▽
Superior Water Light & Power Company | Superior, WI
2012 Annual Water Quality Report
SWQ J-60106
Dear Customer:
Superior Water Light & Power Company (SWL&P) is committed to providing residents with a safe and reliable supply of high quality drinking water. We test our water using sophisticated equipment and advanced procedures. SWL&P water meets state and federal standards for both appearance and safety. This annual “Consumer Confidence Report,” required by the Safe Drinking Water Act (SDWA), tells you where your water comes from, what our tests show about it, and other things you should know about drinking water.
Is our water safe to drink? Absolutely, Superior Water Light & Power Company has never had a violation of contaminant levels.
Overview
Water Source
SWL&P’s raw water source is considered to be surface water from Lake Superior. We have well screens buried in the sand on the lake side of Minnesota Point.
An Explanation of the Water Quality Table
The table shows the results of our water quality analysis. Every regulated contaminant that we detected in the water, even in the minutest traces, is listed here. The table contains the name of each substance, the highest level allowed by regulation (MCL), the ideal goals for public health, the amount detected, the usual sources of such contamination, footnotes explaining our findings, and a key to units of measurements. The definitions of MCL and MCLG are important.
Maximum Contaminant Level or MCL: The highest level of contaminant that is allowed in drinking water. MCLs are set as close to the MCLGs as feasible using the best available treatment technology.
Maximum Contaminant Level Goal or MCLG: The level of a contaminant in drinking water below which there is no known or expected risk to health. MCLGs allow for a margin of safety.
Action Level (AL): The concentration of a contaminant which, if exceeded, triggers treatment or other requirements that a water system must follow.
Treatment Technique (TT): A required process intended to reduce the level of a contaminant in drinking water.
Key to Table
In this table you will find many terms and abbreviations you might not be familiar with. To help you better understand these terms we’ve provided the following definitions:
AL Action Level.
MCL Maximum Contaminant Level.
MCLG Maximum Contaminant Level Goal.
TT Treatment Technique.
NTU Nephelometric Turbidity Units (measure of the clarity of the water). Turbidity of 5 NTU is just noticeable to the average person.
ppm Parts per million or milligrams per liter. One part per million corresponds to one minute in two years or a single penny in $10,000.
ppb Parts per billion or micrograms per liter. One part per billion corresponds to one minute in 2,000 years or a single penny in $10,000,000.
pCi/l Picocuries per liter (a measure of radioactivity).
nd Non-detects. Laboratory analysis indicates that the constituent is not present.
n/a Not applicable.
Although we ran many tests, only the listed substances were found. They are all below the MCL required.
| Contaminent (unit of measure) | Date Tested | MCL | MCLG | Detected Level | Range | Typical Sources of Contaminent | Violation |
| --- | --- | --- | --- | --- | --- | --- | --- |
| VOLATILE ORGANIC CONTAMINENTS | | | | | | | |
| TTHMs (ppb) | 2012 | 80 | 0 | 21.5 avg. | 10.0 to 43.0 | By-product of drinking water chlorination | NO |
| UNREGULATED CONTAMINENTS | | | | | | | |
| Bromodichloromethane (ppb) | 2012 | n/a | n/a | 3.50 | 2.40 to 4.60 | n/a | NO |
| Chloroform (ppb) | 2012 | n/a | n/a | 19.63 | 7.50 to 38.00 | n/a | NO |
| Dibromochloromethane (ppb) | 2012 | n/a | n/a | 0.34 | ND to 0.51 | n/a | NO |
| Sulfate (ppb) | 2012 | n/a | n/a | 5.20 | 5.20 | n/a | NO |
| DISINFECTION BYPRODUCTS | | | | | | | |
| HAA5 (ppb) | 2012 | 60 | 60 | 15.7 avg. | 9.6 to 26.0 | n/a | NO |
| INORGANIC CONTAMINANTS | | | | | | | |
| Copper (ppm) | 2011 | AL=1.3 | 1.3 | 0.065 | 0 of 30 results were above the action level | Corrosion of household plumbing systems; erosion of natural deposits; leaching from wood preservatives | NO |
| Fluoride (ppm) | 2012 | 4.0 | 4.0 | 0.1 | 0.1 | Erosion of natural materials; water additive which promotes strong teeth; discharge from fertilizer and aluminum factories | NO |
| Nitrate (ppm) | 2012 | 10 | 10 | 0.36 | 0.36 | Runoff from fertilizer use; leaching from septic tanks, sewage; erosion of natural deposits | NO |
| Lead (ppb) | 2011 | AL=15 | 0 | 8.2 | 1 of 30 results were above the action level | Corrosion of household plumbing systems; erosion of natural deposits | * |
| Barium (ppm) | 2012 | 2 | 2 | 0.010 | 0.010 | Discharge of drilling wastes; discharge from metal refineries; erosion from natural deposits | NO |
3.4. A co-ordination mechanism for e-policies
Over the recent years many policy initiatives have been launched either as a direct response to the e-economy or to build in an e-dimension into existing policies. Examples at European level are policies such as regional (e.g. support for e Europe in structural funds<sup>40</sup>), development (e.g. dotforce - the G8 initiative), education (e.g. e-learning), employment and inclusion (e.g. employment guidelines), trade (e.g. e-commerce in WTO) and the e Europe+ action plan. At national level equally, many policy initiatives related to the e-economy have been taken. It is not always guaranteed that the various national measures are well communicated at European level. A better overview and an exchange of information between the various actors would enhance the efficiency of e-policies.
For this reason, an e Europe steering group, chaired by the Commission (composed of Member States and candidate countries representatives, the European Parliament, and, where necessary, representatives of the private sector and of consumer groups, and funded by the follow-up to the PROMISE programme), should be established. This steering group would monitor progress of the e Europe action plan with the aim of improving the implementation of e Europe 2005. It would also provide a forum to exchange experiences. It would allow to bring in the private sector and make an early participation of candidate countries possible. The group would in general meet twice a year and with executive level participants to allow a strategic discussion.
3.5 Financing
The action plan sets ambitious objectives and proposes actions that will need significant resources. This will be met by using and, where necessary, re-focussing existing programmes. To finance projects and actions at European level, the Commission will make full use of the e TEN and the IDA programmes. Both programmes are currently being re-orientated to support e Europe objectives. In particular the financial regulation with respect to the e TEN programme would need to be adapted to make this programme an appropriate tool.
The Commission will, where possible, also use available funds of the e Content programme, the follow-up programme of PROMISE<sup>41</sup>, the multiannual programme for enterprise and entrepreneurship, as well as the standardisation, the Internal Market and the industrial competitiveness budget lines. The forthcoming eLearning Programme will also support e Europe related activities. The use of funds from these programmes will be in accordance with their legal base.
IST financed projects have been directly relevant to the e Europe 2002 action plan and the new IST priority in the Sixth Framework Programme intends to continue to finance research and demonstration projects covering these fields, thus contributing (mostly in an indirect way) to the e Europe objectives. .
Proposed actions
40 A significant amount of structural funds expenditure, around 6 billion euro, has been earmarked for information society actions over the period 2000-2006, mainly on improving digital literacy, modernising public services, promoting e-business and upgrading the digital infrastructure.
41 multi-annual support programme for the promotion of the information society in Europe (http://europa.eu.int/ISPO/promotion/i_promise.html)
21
△
Work item: From the records above, pull out every line containing the word "Report".

Response:
2012 Annual Water Quality Report
Superior Water Light & Power Company (SWL&P) is committed to providing residents with a safe and reliable supply of high quality drinking water. We test our water using sophisticated equipment and advanced procedures. SWL&P water meets state and federal standards for both appearance and safety. This annual “Consumer Confidence Report,” required by the Safe Drinking Water Act (SDWA), tells you where your water comes from, what our tests show about it, and other things you should know about drinking water.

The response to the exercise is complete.